Explained: 6 reasons why silver prices crashed by Rs 21,000 per kg in 1 day

Explained: 6 Reasons Why Silver Prices Crashed by Rs 21,000 per Kg in 1 Day

Understanding the Silver Price Crash

The recent sharp decline in silver prices shocked many investors. Following an impressive rally, prices plummeted by Rs 21,000 per kg, marking a significant drop from the peak of Rs 254,174/kg to Rs 233,120/kg. This dramatic shift occurred after silver breached the pivotal $80-per-ounce mark in international markets.

Key Factors Behind the Crash

1. Peace Talk Progress Reduces Safe-Haven Demand
– Productive discussions between U.S. President Donald Trump and Ukrainian President Volodymyr Zelensky about a potential peace deal triggered the crash.
– The announcement that they were getting closer to an agreement diminished the safe-haven appeal of silver, leading many traders to book profits.

2. Warning Sign from the 200-Day Moving Average
– Analyst Jonathan Krinsky indicated that silver was trading 89% above its 200-day moving average (DMA), a level traditionally associated with significant declines.
– Historical data shows past instances where silver, after extreme upswings, saw sharp corrections.

3. Massive Surge Signals Possible Peak
– The more than 10% rise in silver prices last Friday was one of the largest single-day increases ever, potentially marking the peak of the recent rally.
– Krinsky referenced a similar event in 1987 when a comparable spike resulted in a 25% decline shortly afterward.

4. Record Weekly Gains Indicate Exhaustion
– Last week’s 18% gain in silver marked its largest advance in over 45 years. The preceding weeks also saw notable increases.
– Indicators suggest that the market may be overheating, with the monthly Relative Strength Index (RSI) hitting levels only surpassed during historical peaks.

5. CME Margin Hike Triggers Additional Selling Pressure
– The Chicago Mercantile Exchange increased the initial margin requirement for silver futures, compelling traders to post more collateral.
– This change has triggered waves of liquidation as traders sought to adjust their positions.

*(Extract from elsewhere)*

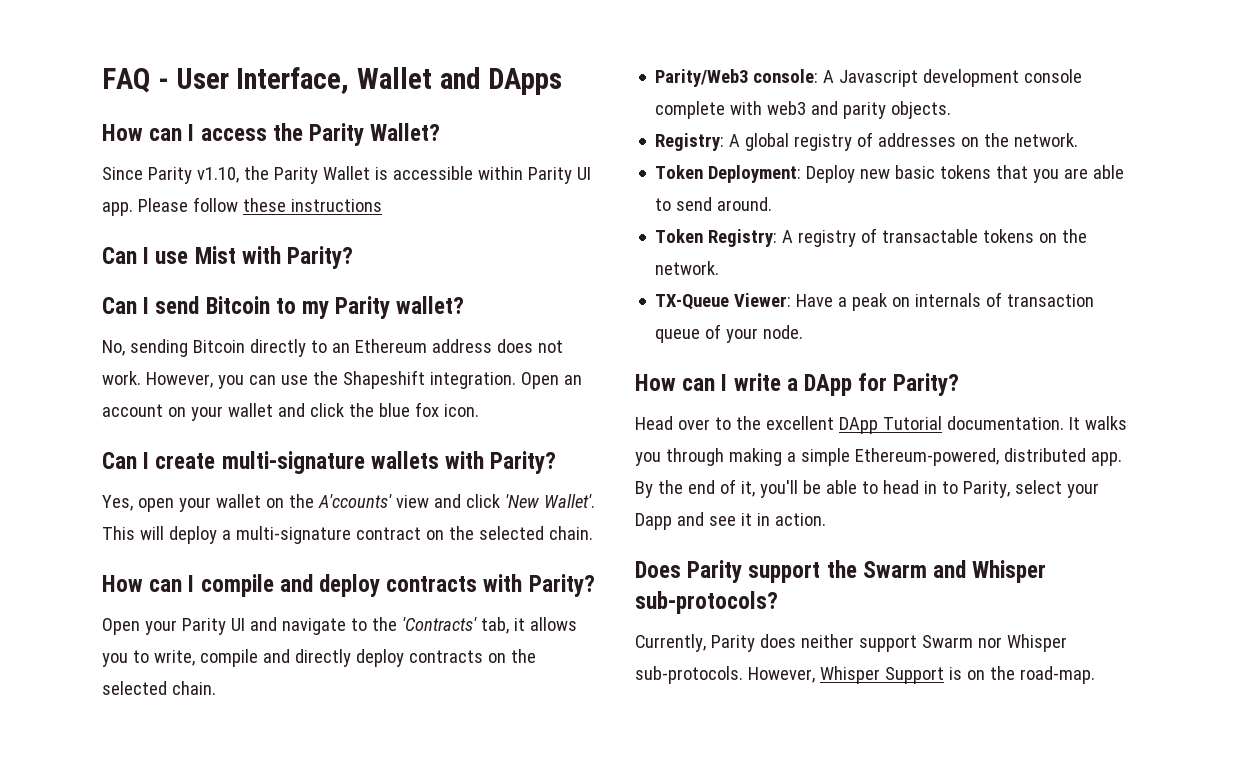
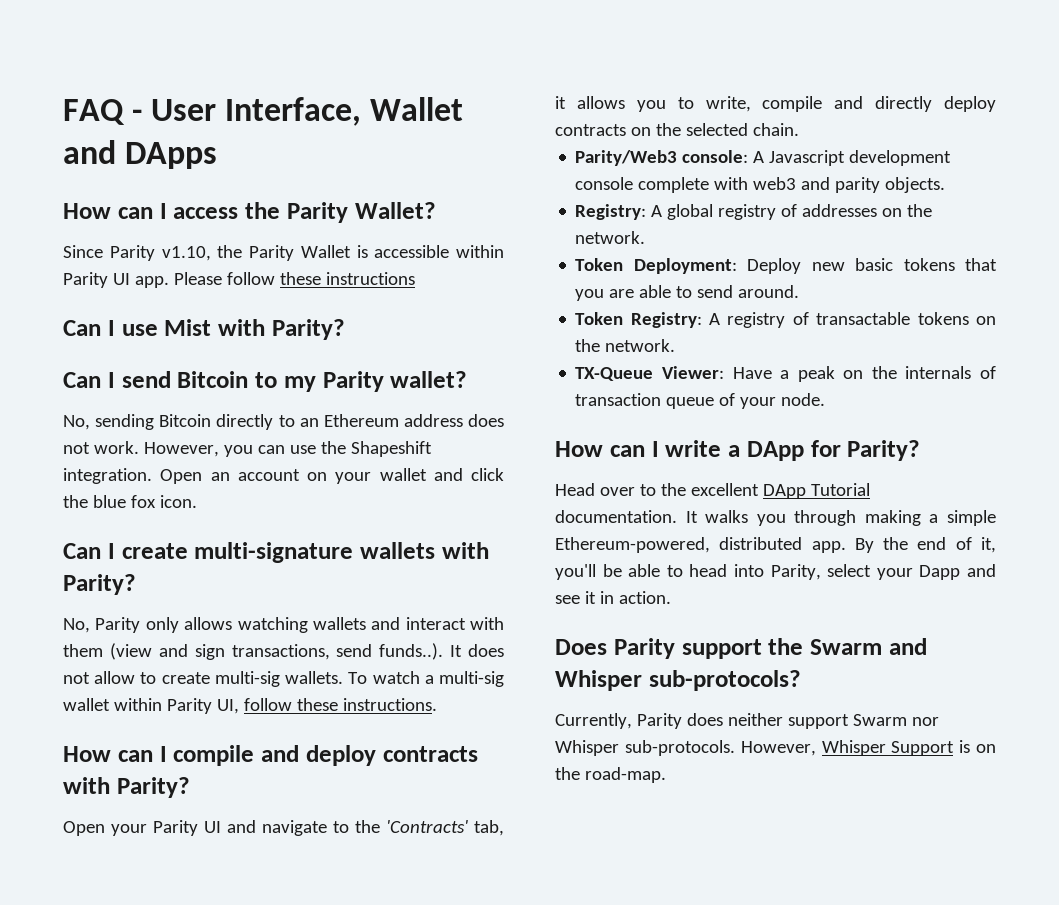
[102,494,595,512] [102,526,593,544] Yes, open your wallet on the A'ccounts' view and click 'New Wallet'. This will deploy a multi-signature contract on the selected chain. -> [63,617,504,633] [63,643,504,660] [63,671,505,687] [63,698,437,714] No, Parity only allows watching wallets and interact with them (view and sign transactions, send funds..). It does not allow to create multi-sig wallets. To watch a multi-sig wallet within Parity UI, follow these instructions.
(911, 302) none -> [871,366,897,379] the
[923,481,958,494] in to -> [734,564,764,577] into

6. Dollar Strength and Broader Market Dynamics
– A slight uptick in the U.S. dollar and bond yields added to the selling pressure, making non-yielding assets like silver less attractive.
– Improved risk appetite among investors led to a shift back into equities, with many traders squaring off positions ahead of year-end.

What’s Next for Silver Prices?

Despite the recent turmoil, analysts remain cautiously optimistic. Jigar Trivedi, Senior Research Analyst at Reliance Securities, asserts that the overall trend remains positive, with Rs 2.4 lakh noted as near-term support for silver. However, Krinsky from BTIG warns of a likely pullback to the 50 DMA, anticipating a drop of 25-30% in the coming months.

The recent surge in silver prices, driven by its recognition as a critical mineral and rising demand, has paused. Whether this is merely a healthy correction or the onset of a significant downturn remains to be seen. Investors are advised to monitor these developments closely, considering both the historical context and current market signals.